2014 was going to be the year where I finally took my life into my own hands.

But none of that really happened. I can’t play anything on the guitar. I only remember a little high school Spanish. I never got a business off the ground. I wasted four months in Virginia acting like a college student again. I lived with my parents most of the year. I have about half a page of notes on a plot. I spent my days sleeping in and dicking around on the internet. I hurt my back and it hasn’t fully healed yet. I felt pain, loss, depression, cowardice, disgust, shame, listlessness. For much of the year I was drifting along on autopilot. Bu almost any measure 2014 was an awful year for me.

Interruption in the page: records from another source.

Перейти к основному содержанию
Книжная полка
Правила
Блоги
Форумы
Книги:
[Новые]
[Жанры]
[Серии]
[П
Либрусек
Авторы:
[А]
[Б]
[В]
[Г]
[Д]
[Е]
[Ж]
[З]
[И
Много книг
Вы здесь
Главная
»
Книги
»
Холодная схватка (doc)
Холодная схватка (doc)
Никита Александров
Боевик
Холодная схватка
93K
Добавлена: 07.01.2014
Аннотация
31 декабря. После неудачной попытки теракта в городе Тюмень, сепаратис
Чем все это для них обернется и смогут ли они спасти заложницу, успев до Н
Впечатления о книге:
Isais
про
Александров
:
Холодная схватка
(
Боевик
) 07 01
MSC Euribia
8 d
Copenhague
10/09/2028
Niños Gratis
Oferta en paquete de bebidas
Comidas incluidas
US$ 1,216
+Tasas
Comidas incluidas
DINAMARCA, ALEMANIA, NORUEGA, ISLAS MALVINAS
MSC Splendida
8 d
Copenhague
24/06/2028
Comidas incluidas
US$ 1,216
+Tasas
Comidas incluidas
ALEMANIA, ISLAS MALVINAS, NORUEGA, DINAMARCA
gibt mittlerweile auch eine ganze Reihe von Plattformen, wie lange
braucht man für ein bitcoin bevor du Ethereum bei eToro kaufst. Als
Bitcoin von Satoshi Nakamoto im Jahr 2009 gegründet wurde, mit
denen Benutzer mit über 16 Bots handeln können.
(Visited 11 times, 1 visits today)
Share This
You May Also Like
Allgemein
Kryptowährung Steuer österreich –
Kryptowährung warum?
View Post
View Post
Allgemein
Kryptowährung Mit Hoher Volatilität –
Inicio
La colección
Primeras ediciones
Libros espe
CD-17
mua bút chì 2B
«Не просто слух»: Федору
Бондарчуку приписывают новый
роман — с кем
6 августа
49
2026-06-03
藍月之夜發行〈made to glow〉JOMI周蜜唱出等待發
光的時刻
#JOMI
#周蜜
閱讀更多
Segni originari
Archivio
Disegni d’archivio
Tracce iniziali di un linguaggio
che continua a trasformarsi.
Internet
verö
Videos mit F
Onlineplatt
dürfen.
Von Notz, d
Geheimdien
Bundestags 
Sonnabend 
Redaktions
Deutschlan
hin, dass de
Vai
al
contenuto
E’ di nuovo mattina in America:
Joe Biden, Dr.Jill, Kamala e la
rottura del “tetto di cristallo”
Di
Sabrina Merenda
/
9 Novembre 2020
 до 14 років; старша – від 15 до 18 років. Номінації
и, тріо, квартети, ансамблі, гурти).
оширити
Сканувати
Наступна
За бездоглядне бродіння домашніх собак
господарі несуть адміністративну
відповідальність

But you know what, I’m happy with it.

Yes, I didn’t meet any of my goals, but I did make progress on the things that really matter. I’m stronger, richer, more confident, self-reliant, ambitious, driven, and calmer. Yes I failed miserably in some instances but at least I tried and had a goal. It’s something. I decided to take control and no longer play the passive victim. So as you reflect on last year and anticipate this one don’t be discouraged and stop your journey to your ideal life. Failure isn’t something to be feared or ashamed of. You put yourself on the line and dared to imagine a life better that the one you had. Failing is infinitely better that not even trying. After all you’ve at least got the spark to change your life, now all you’ve got to do is cultivate it into a fire. And that’s exactly what I’m going to do this year. I’ll make more money, write a book, and be able to lift at least twice my body weight. And more importantly I’m going to become mentally healthy. I’ll become disciplined, confident, grounded, and relaxed. I will reach my goals. It’s only a question of when. It might be this year, or the next, or ten years down the line. It doesn’t matter I will complete them all and have the life I imagine. So tell me when will you complete your goals?